(Zu bearbeitende Aufgaben)
1. Bis zu welchem Jahr könnte laut dem Textauszug über Krieg und Klimaschutz die 1,5-Grad-Schwelle erstmals überschritten werden?
2. Ersetze im Textauszug über Krieg und Klimaschutz "Studie" durch "Untersuchung". Gib dann den Abschnitt wieder, der mit "Bedroht der Krieg" beginnt und sich bis "wichtiger als Klimaschutz." erstreckt.

(Textauszug)
Trockenheit ist eine der Folgen des Klimawandels.

Krieg in der Ukraine
11.05.2022

Bedroht der Krieg auch den Klimaschutz?

Von Margit Hufnagel, Bernhard Junginger

Eine Studie zeigt: Die 1,5-Grad-Schwelle könnte bis 2026 erstmals überschritten werden. Doch seitdem ein Krieg mitten in Europa tobt, scheint Energiesicherheit wichtiger als Klimaschutz.

Russlands Angriff auf die Ukraine verschiebt die Koordinaten: Auf der einen Seite soll der Bau von deutschen Windrädern und Solarpaneele mit aller Macht vorangetrieben werden, damit Deutschland künftig möglichst bald von russischem Gas und Öl sowie Kohle loskommt. Auf der anderen Seite geht die Bundesregierung Kompromisse ein, um die Versorgung des Landes mit Energie sicherzustellen, etwa durch den Bau von mehreren Anlagen für das fossile Flüssiggas.

(Auszüge aus Datensätzen)
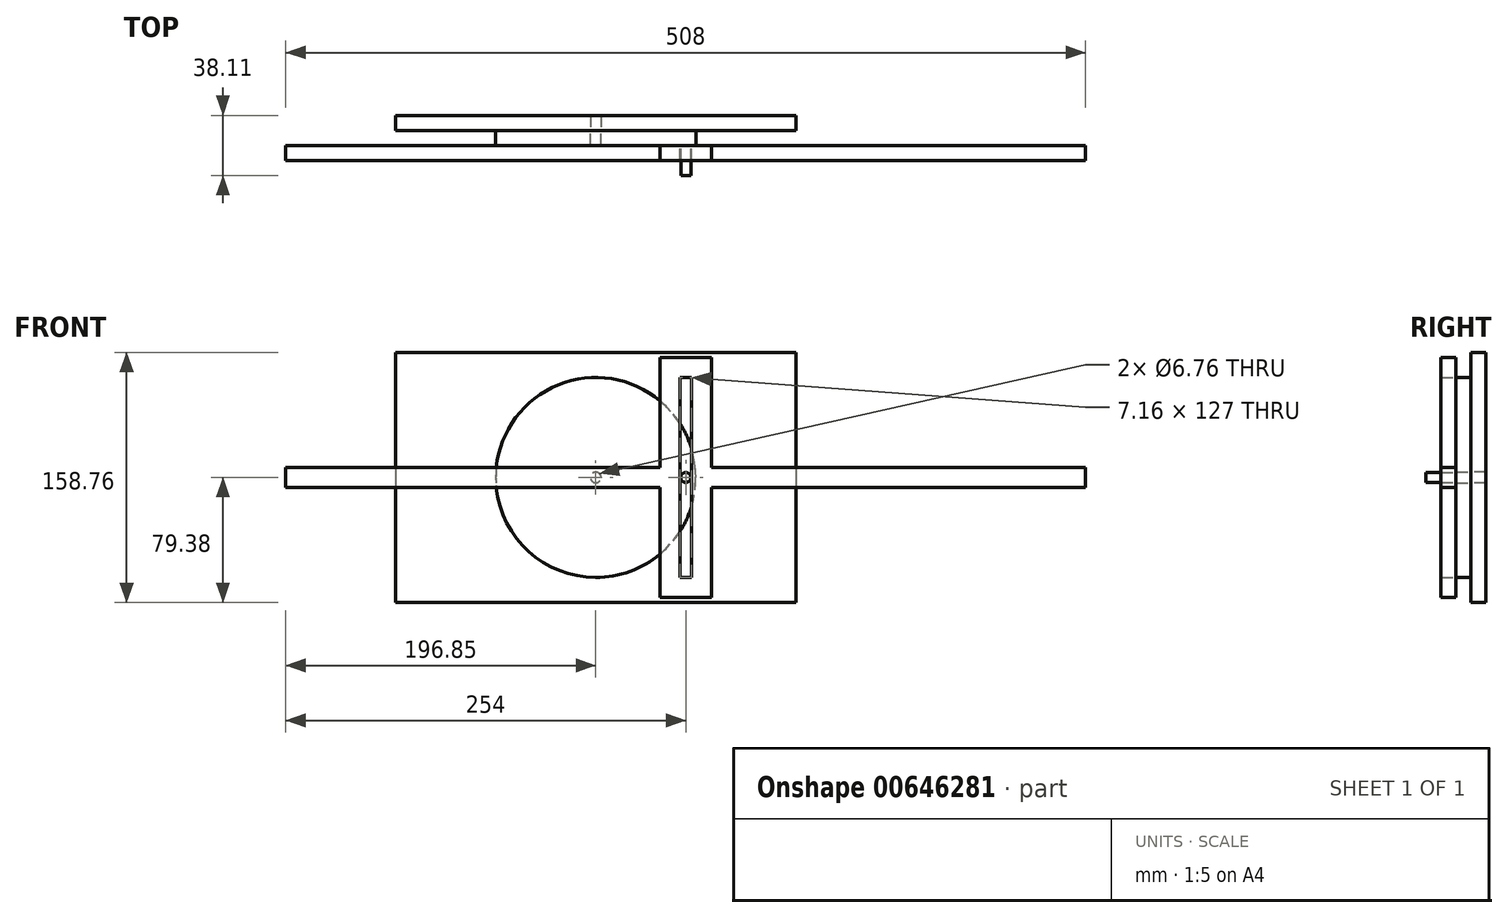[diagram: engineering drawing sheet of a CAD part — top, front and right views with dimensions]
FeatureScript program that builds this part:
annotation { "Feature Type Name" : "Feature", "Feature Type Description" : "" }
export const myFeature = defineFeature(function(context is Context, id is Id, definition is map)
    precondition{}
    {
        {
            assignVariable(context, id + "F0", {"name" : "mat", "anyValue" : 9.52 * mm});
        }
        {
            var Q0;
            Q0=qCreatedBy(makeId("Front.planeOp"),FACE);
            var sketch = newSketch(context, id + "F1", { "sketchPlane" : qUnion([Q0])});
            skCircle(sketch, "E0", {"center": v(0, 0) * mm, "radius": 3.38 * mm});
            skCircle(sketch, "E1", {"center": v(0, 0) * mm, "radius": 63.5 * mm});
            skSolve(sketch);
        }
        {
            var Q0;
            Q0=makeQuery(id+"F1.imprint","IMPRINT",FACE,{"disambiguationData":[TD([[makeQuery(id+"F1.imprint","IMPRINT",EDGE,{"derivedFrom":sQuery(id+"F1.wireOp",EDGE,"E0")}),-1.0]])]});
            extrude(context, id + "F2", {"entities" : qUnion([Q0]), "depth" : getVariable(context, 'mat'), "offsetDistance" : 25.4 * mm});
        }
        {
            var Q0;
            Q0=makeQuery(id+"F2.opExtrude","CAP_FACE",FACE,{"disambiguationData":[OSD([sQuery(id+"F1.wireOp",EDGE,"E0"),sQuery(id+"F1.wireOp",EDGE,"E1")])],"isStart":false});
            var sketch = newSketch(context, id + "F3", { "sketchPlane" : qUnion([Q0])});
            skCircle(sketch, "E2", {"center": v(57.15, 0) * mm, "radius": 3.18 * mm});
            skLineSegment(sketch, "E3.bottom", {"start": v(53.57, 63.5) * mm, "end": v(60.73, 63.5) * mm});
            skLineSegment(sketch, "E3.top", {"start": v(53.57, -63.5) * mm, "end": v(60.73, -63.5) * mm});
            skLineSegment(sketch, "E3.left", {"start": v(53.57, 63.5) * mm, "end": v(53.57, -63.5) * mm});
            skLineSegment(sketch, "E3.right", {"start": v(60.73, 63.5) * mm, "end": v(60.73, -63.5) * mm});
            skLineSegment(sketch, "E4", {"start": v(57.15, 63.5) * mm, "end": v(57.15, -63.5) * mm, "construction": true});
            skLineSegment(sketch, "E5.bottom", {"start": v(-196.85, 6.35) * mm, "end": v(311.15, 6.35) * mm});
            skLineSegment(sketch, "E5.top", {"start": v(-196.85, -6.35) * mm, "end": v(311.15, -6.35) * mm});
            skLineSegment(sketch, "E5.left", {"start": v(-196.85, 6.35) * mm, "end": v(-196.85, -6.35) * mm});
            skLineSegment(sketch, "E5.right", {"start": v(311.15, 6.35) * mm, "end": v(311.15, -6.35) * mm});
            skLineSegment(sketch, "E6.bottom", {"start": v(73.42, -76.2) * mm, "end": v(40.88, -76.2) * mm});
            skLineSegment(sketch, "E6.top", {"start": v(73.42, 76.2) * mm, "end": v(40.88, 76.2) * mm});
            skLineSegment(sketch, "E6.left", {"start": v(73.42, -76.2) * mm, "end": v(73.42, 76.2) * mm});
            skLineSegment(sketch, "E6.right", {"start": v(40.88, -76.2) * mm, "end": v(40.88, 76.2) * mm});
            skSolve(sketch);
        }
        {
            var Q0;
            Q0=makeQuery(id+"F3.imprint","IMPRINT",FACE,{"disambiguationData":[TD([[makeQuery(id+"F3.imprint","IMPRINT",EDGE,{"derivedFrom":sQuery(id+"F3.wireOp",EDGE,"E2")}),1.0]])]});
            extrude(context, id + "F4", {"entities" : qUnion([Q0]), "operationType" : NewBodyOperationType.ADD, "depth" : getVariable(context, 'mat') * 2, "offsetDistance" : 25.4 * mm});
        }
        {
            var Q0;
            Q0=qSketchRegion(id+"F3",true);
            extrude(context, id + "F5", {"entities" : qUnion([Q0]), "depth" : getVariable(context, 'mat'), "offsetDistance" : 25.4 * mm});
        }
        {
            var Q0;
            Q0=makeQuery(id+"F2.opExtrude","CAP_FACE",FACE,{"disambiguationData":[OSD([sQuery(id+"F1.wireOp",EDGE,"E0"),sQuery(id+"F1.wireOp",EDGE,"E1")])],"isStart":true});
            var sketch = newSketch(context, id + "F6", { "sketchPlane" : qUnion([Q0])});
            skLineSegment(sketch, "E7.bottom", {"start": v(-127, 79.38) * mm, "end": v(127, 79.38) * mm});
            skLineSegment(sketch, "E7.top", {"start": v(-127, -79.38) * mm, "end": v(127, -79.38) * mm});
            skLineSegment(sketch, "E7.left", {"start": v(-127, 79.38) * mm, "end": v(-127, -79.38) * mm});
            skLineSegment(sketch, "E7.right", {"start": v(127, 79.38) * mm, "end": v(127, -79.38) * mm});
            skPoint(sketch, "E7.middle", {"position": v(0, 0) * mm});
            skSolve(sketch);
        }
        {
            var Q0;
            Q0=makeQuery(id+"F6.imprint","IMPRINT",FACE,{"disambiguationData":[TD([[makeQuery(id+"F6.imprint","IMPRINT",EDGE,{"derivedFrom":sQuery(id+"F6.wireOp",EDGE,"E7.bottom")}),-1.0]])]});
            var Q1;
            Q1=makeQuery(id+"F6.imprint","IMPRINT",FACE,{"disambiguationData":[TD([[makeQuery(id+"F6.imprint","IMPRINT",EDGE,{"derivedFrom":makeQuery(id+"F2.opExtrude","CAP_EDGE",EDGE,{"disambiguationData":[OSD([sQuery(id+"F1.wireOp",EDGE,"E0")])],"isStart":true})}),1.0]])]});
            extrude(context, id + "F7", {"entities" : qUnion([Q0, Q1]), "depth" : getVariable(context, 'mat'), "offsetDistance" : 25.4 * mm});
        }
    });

(Ergebnisse je Aufgabe)
1. Bis 2026.

2.
Bedroht der Krieg auch den Klimaschutz?

Von Margit Hufnagel, Bernhard Junginger

Eine Untersuchung zeigt: Die 1,5-Grad-Schwelle könnte bis 2026 erstmals überschritten werden. Doch seitdem ein Krieg mitten in Europa tobt, scheint Energiesicherheit wichtiger als Klimaschutz.